Hoje me incomodo com o que não me incomodava antes. É um dos benefícios dos movimentos sociais: nos arrancam da bolha e nos jogam na vida real.
Outro dia escutei uma música antiga gravada por amigos meus. Antiga mesmo, fez sucesso há uns 30 anos. Não vou dar o serviço (nome, autores) porque estamos em fase de intensa patrulha e eles são muito talentosos e gente boa, não merecem agressões retroativas. Tenho certeza de que hoje eles não comporiam os dois versos simplórios que soavam engraçados, mas que agora doeram nos meus ouvidos - claro que estou falando sobre machismo.
Já soube de escritor que está reescrevendo o próprio livro, publicado há 20 anos, para relançá-lo numa versão politicamente correta. Se olharmos para trás, encontraremos inúmeras obras racistas, machistas e homofóbicas que não nos incomodavam tanto (Monteiro Lobato e suas alusões à tia Anastácia é o exemplo mais notório), mas que hoje não resistiriam a uma boa grita.
Eu mesma já escrevi bobagens que não repetiria (nada como cometer erros novos), porém acho inútil reescrever, regravar, revisar o que já foi publicado e divulgado. São registros de uma época que passou e que hoje têm ao menos esta serventia: incomodar.
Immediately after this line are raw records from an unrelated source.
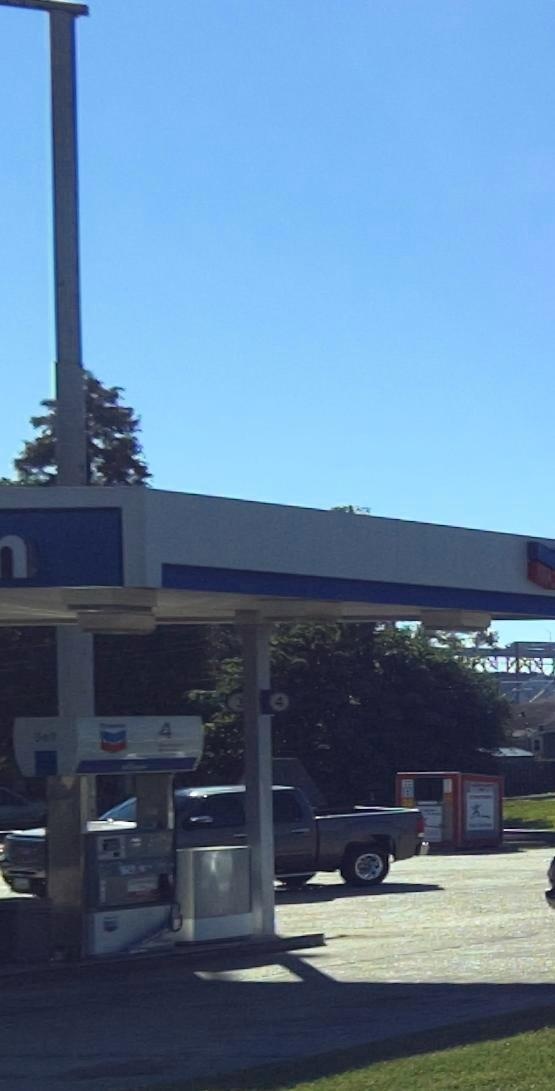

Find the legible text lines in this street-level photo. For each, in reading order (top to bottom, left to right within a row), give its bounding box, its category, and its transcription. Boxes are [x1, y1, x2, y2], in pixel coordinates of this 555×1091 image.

[273, 695, 286, 709] None: 4
[157, 720, 174, 740] None: 4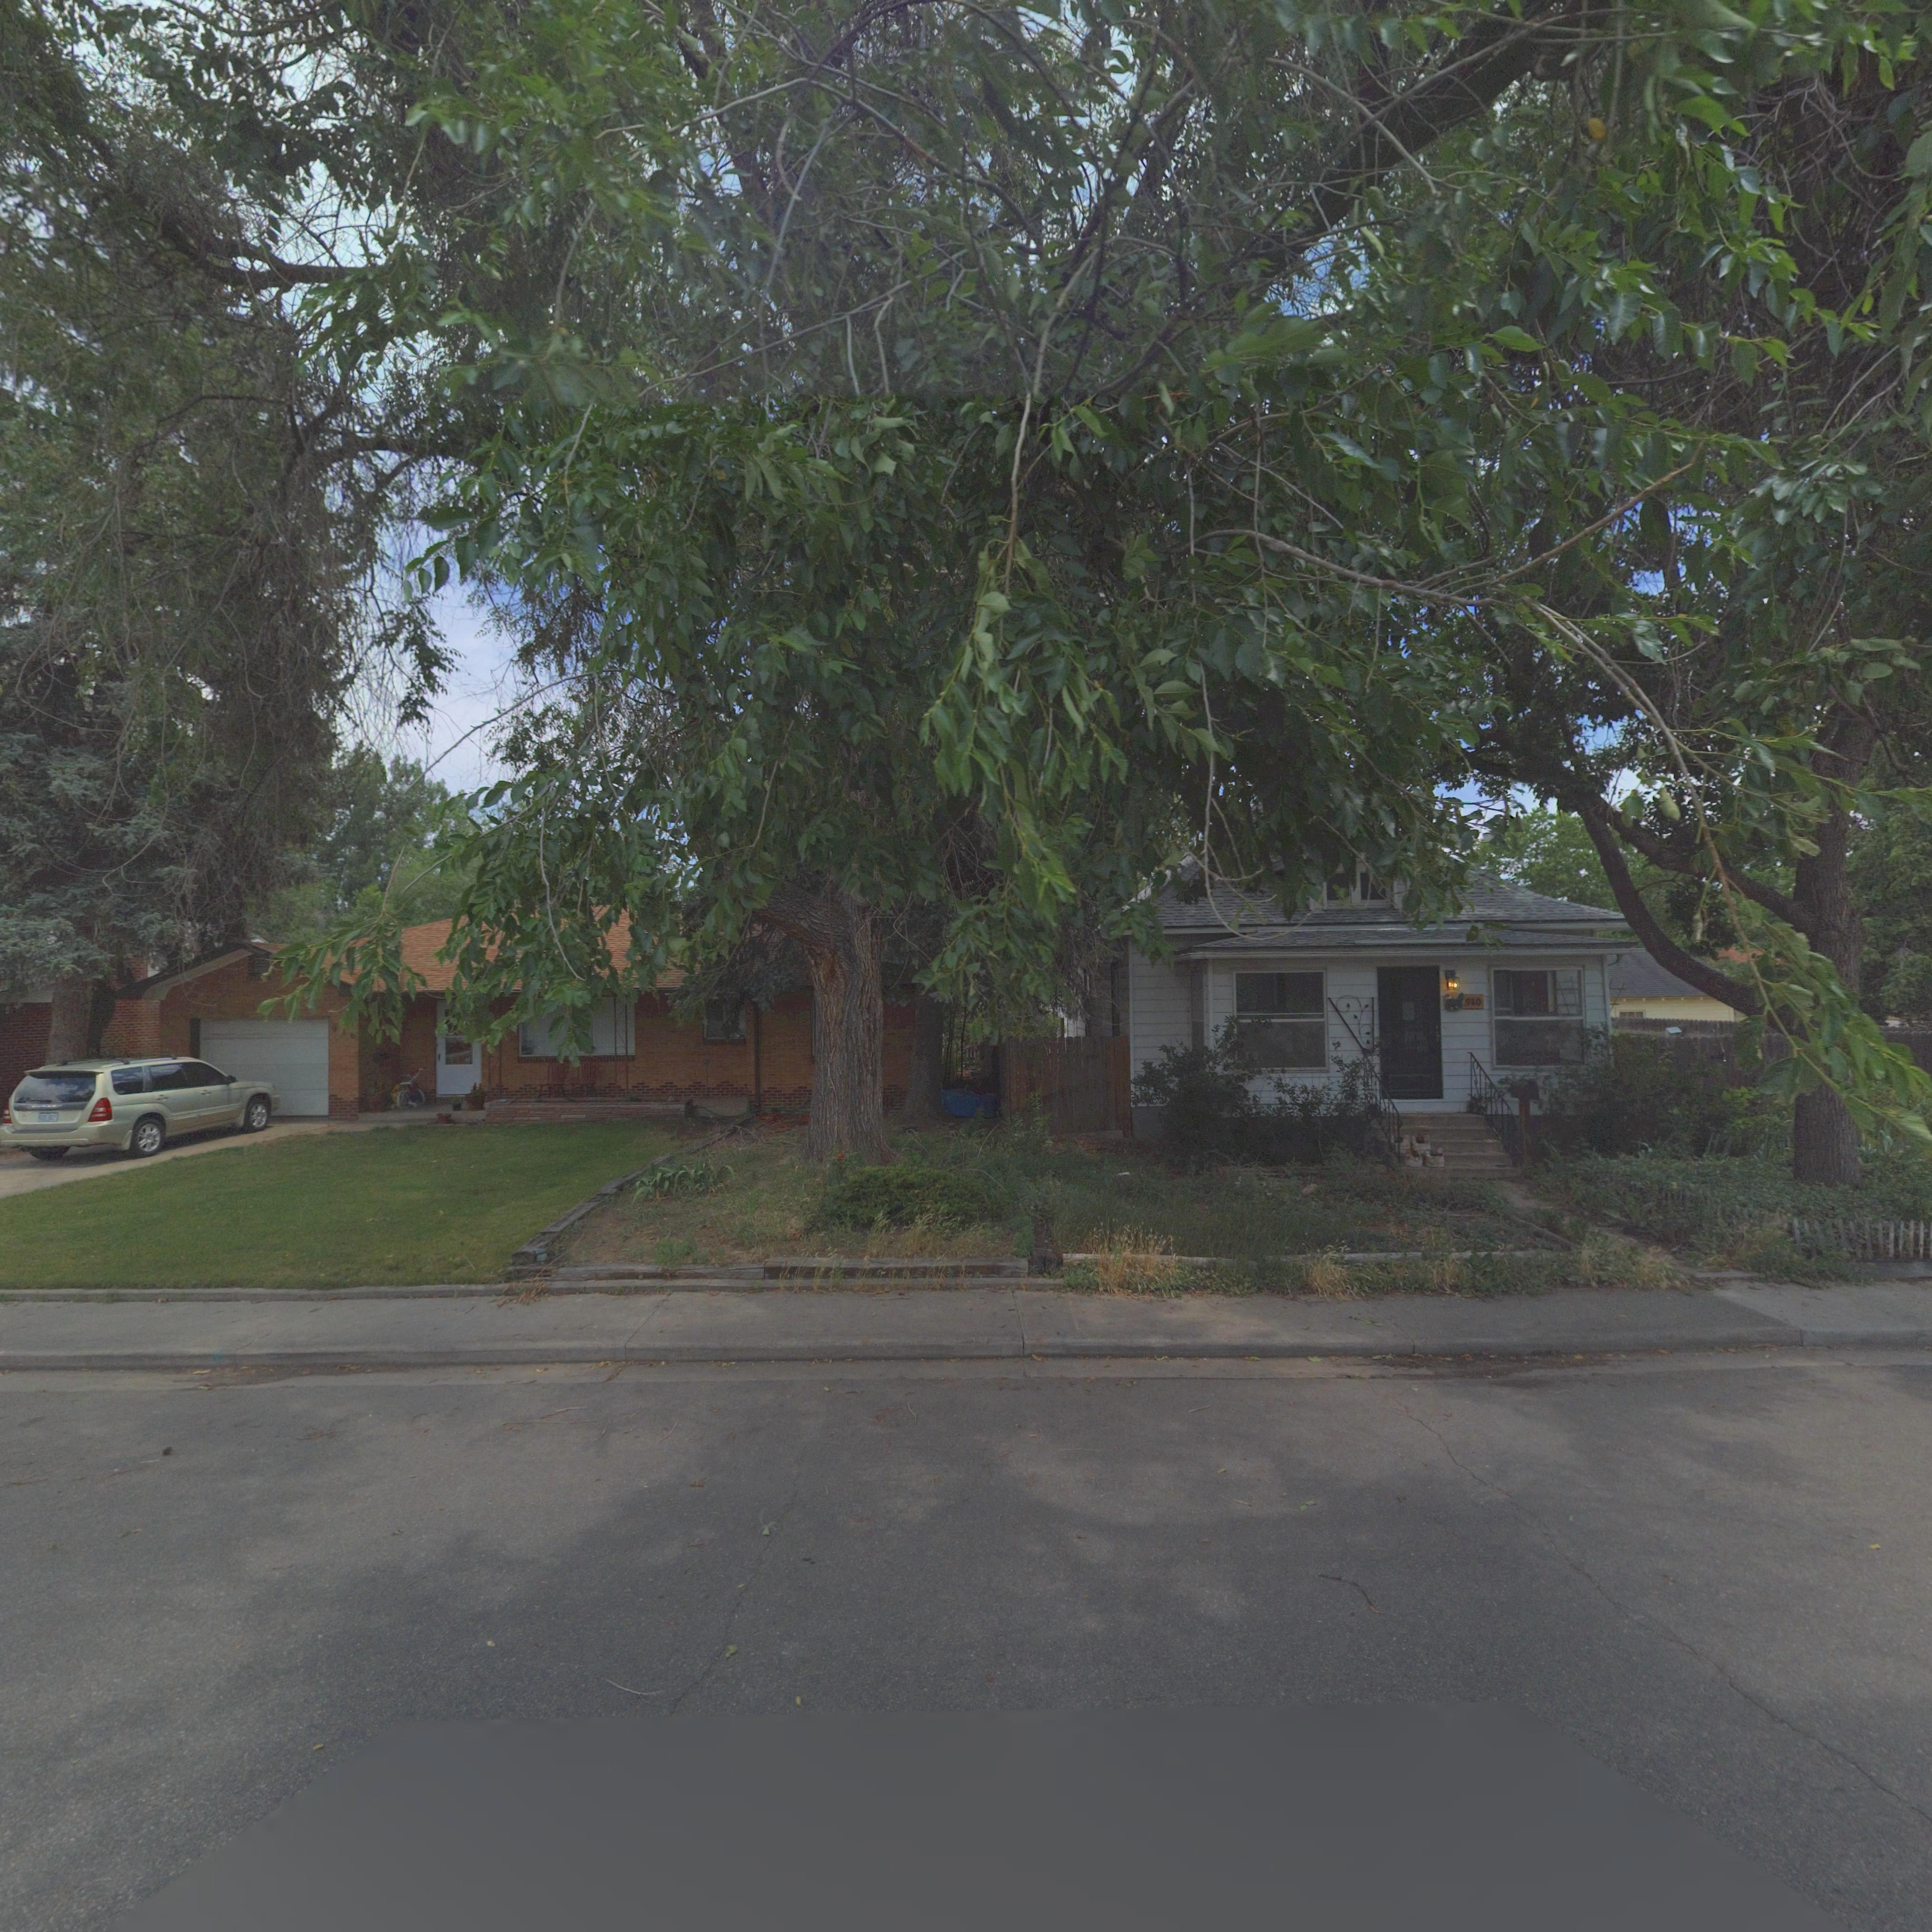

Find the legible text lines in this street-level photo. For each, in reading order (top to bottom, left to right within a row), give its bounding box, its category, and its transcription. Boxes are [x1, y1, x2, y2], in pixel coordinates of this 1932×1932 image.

[1463, 998, 1481, 1006] StreetNumber: 910
[329, 1022, 357, 1042] StreetNumber: 91*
Quando a gente se sente incomodado com algo que antes não nos abalava, é sinal de que nos tornamos mais conscientes.
Falo por mim. Até alguns anos, não achava necessária a revitalização do movimento feminista, acreditava que o caminho da nossa independência e emancipação estava pavimentado e que o tempo trataria de ajustar o que faltasse. Equivocadíssima. Os anos 1950 e 60 foram cruciais para a mulher entrar no mercado de trabalho e conquistar sua liberdade sexual, mas foi só um (gigantesco) primeiro passo. Ainda temos chão a trilhar. Os altos índices de feminicídio não são mimimi, eles justificam os movimentos que vêm eclodindo no mundo todo.
Sob efeito do arrebatador vídeo das chilenas (El violador eres tú), recomendo dois livros: O Homem Infelizmente Tem que Acabar, da irônica e divertida Clara Corleone, que sem rodeios inaugura um novo normal, e Mulheres Empilhadas, da veterana Patricia Melo, que também coloca o dedo na ferida e mostra que não há exagero nem vitimismo quando o assunto é violência contra a mulher. Uma de forma leve, outra de forma dramática, ambas as leituras - agradáveis, modernas, sem nenhum ranço - nos guiam rumo a uma sociedade mais igualitária. Mostram como funciona o sutil rebaixamento da mulher, que acontece todo dia em detalhes quase imperceptíveis. E abrem nossos olhos, a fim de educarmos melhor nossas filhas e, principalmente, nossos filhos - os novos homens que estamos colocando no mundo.
Evoluir nem sempre significa deixar pra lá, se importar menos. Hoje me incomodo com o que não me incomodava antes. É um dos benefícios dos movimentos sociais: nos arrancam da bolha e nos jogam na vida real.